In Deutschland hatte zunächst die Staatsanwaltschaft Hanau in dem Fall ermittelt. Inzwischen aber wurde das Verfahren eingestellt, wie ein Sprecher der Behörde mitteilte, "da alle in Bundesrepublik Deutschland möglichen Ermittlungen erfolgt sind und daher keine weiteren Ermittlungsansätze vorliegen". Die bisherigen Erkenntnisse zum Mordfall seien auf dem Wege der Rechtshilfe an die spanischen Behörden übermittelt worden.
Der Fall des toten V-Mannes beschäftigt indes auch schon jetzt Gerichte in Hessen, denn die Informationen, die Aleksandar K. den Frankfurter Ermittlern geliefert hatte, sollen in gleich mehrere Verfahren gegen Drogennetzwerke eingeflossen sein. Unter anderem in Gießen laufen derzeit Prozesse gegen mehrere Personen, denen gewerbsmäßiger Handel mit Rauschgift vorgeworfen wird. Sie waren teilweise frühere Geschäftspartner von K. Es gibt Hinweise, wonach die Frankfurter Polizei Ermittlungen gegen den V-Mann ausgebremst haben könnte, vermutlich um ihre Quelle zu schützen.
Strengere Regeln für V-Personen geplant
Die Bundesregierung möchte den Einsatz von V-Personen durch die Polizei gesetzlich strenger regeln. Ein entsprechender Gesetzesentwurf, der federführend durch das FDP-geführte Bundesjustizministerium erarbeitet wurde, liegt mittlerweile vor. Der Vorschlag, etwa den Einsatz von V-Leuten zeitlich zu begrenzen, vorab durch eine richterliche Kontrolle zu genehmigen und die Aussagen der Informanten umfangreich zu protokollieren, stößt dabei auch auf Kritik.
Insbesondere Polizeigewerkschaften äußerten in den vergangenen Monaten die Sorge, dass durch ein solches Gesetz ein Einsatz der menschlichen Quellen nahezu unmöglich werde, da sich unter diesen Bedingungen kaum noch Personen anwerben lassen würden und sogar eine Enttarnung der V-Leute drohe. Angeworbene und bezahlte Informanten gelten als wichtiges Ermittlungswerkzeug, insbesondere im Bereich der Organisierten Kriminalität und beim Staatsschutz.
Verabschiedung ungewiss
Befürworter einer gesetzlichen Regelung führen hingegen an, dass die Anwerbung, das Führen und Abschalten von Quellen durch die Polizei bislang gesetzlich nicht einheitlich geregelt ist. Wie ein solcher Einsatz abläuft, das beruht im Wesentlichen auf den Dienstvorschriften der Polizeibehörden der Länder und des Bundes - im Gegensatz zu den Quellen des Verfassungsschutzes etwa, deren Einsatz ist durch das Gesetz klar geregelt.
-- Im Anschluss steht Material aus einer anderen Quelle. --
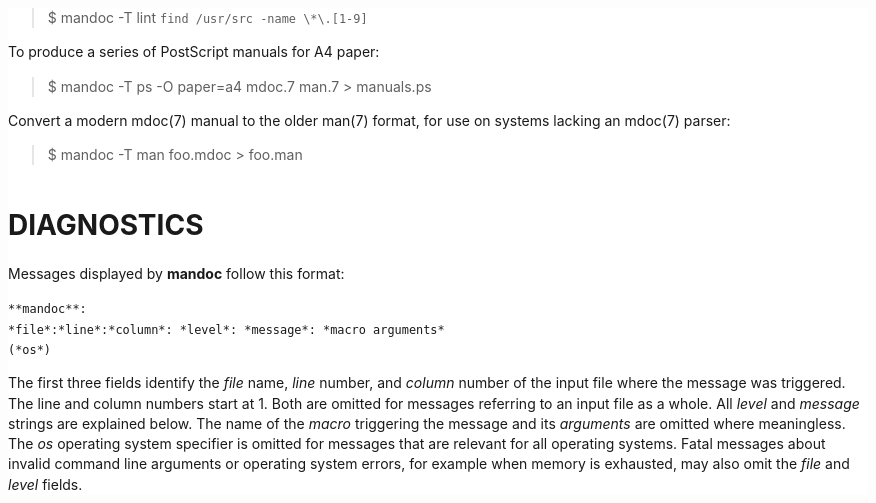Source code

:> $ mandoc -T lint `find /usr/src -name \*\.[1-9]`

To produce a series of PostScript manuals for A4 paper:

> $ mandoc -T ps -O paper=a4 mdoc.7 man.7 > manuals.ps

Convert a modern
mdoc(7)
manual to the older
man(7)
format, for use on systems lacking an
mdoc(7)
parser:

> $ mandoc -T man foo.mdoc > foo.man

# DIAGNOSTICS

Messages displayed by
**mandoc**
follow this format:

	**mandoc**:
	*file*:*line*:*column*: *level*: *message*: *macro arguments*
	(*os*)

The first three fields identify the
*file*
name,
*line*
number, and
*column*
number of the input file where the message was triggered.
The line and column numbers start at 1.
Both are omitted for messages referring to an input file as a whole.
All
*level*
and
*message*
strings are explained below.
The name of the
*macro*
triggering the message and its
*arguments*
are omitted where meaningless.
The
*os*
operating system specifier is omitted for messages that are relevant
for all operating systems.
Fatal messages about invalid command line arguments
or operating system errors, for example when memory is exhausted,
may also omit the
*file*
and
*level*
fields.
Der aktuelle Gesetzesentwurf, der Mitte März im Kabinett der Ampel-Koalition beschlossen wurde, soll nun Ende April dem Bundesrat zur Beratung vorgelegt werden, bevor er in den Bundestag geht. Niedersachsen hat bereits einen Antrag auf vollständige Ablehnung des Gesetzes gestellt.